The first patient, a 58-year-old married woman with anxiety, depressed mood, and somatic complaints, including involuntary rhythmic movements of the head and neck, was diagnosed with major depressive disorder. After prescribing 10 mg/day escitalopram, 1 month later, depressive symptoms were mildly improved, but intermittent movement symptoms remained. To reduce movement symptoms and augment antidepressant effects, aripiprazole was prescribed at 5 mg/day, then titrated to 10 mg/day. Three weeks later, involuntary movement symptoms and depressive symptoms were alleviated. Five months later, she stopped her medicine at her discretion and movement symptoms recurred. On 7.5 mg/day of aripiprazole, the patient was stabilized, with no signs of depressive symptoms or involuntary movement symptoms.

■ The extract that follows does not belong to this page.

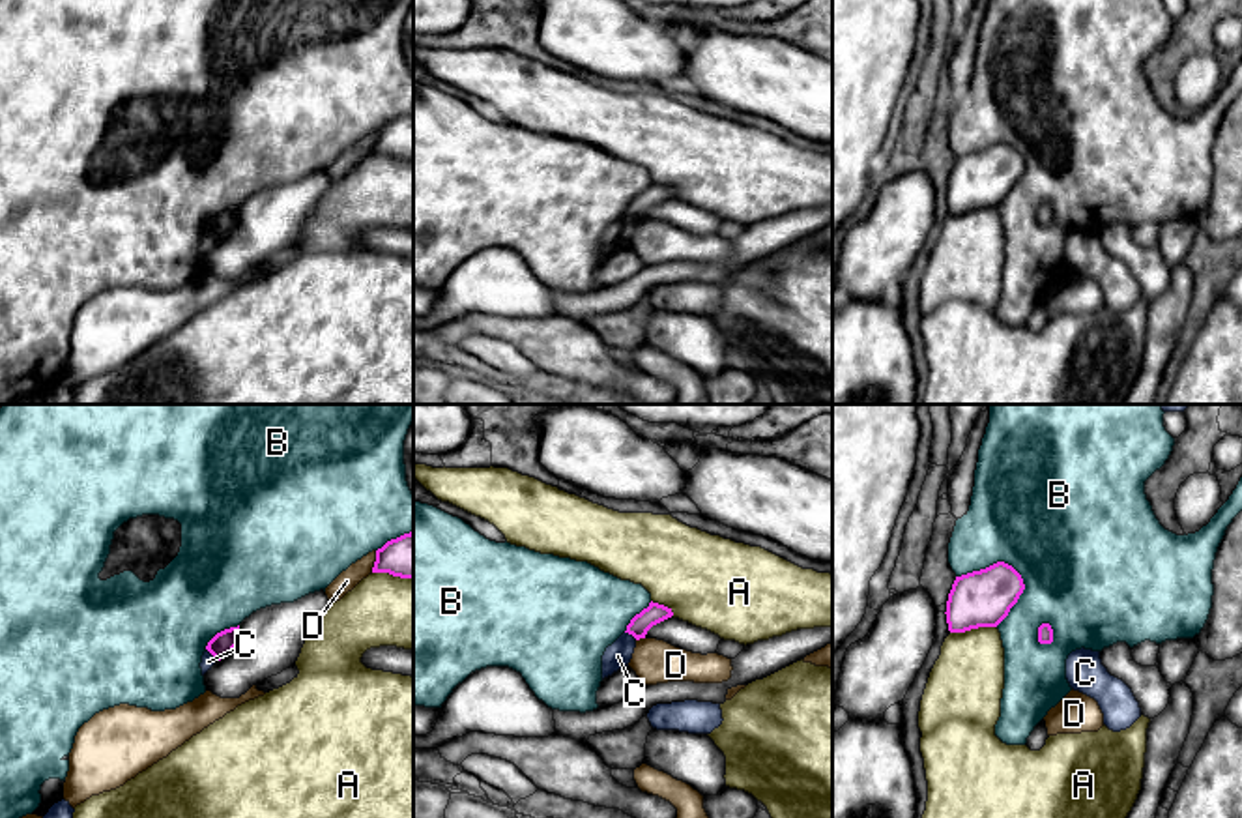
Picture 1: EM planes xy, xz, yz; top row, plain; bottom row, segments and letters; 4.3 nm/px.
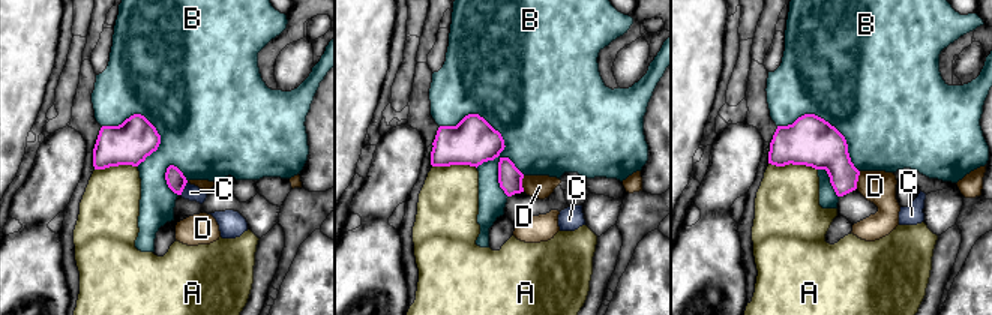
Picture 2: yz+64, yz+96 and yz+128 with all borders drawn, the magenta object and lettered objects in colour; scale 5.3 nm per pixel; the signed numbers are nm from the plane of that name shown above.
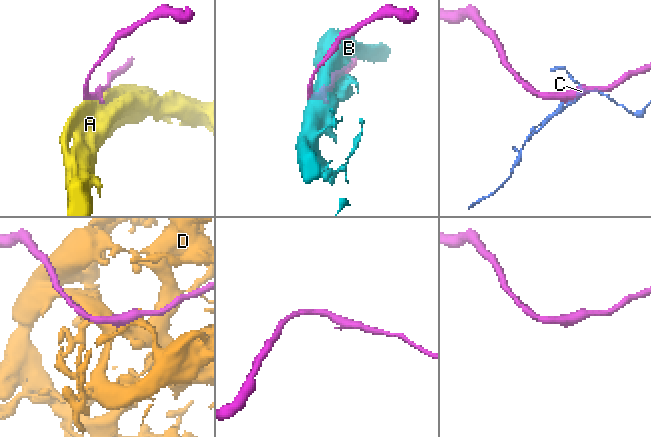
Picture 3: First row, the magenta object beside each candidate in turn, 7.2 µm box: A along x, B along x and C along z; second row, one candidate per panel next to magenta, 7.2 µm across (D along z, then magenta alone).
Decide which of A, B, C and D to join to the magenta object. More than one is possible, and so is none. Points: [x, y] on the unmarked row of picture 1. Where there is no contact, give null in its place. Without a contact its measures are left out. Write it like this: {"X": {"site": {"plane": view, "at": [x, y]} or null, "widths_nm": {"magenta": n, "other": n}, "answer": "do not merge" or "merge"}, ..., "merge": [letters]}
{"A": {"site": {"plane": "yz", "at": [973, 208]}, "widths_nm": {"magenta": 240, "other": 320}, "answer": "do not merge"}, "B": {"site": {"plane": "yz", "at": [996, 145]}, "widths_nm": {"magenta": 240, "other": 460}, "answer": "do not merge"}, "C": {"site": {"plane": "xy", "at": [210, 233]}, "widths_nm": {"magenta": 100, "other": 60}, "answer": "do not merge"}, "D": {"site": {"plane": "xy", "at": [375, 143]}, "widths_nm": {"magenta": 190, "other": 90}, "answer": "do not merge"}, "merge": []}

The second patient, a 62-year-old married man, presented with depressed mood and involuntary head and neck movements, was diagnosed with depressive disorder. He was given paroxetine 12.5 mg/day and escitalopram 10 mg/day, but his depressed mood remained. One month later, aripiprazole 2.5 mg/day was started because of the persistence of movement symptoms. The following week, aripiprazole was raised to 10 mg/day, resulting in a significant improvement in his involuntary movements and depressed mood. His movement symptoms reemerged after 7 months, after giving up treatment against our advice. One month after the reinitiation of aripiprazole 10 mg/day, abnormal movements were remitted considerably. During the follow-up, there were no further involuntary movement symptoms or depressive symptoms.

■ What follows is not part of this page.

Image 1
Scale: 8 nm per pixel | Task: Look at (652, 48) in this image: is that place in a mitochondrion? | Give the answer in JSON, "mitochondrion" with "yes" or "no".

These involuntary movement symptoms were different from tics and parkinsonian symptoms. Also, brain magnetic resonance imaging (MRI) results showed no abnormal finding. There have been conflicting results about the relationship between aripiprazole and movement disorders. There have been case reports that aripiprazole is effective in tardive dyskinesia.¹ On the other hand, there have been other cases suggesting that aripiprazole may be more likely to cause movement disorders than other atypical antipsychotics.² Aripiprazole is considered as a dopaminergic stabilizer because of its partial agonism at postsynaptic D₂ and D₃ receptors.³ It has been postulated that aripiprazole’s 5-HT_2A receptor antagonist activity with partial D₂ agonist properties and its rapid dissociation from dopamine receptors may account for its relatively low effect of extrapyramidal symptoms.⁴

The extrapyramidal motor system has been clearly implicated in certain tremors and chorea. Furthermore, involuntary movements have been often associated with dysfunction of basal ganglia. Within the basal ganglia, the D₂ and D₃ receptors are expressed, and, thus, agonism at these receptors may result in the relief of the motor symptoms.⁵ Because of its partial agonist effect on 5-HT_1A and antagonist activity at 5-HT_2A receptors, aripiprazole has been known to exert neuromodulatory effects on the serotonergic system, which may explain the improvement in movement symptoms in our cases.

The present case reports have suggested that because of its unique feature as a dopamine stabilizer, aripiprazole’s use in depression with movement symptoms in elderly patients may be promising. However, further studies will be needed to elucidate potential mechanism of action of aripiprazole in treating depression with movement symptoms.

The authors declare that there are no conflicts of interest.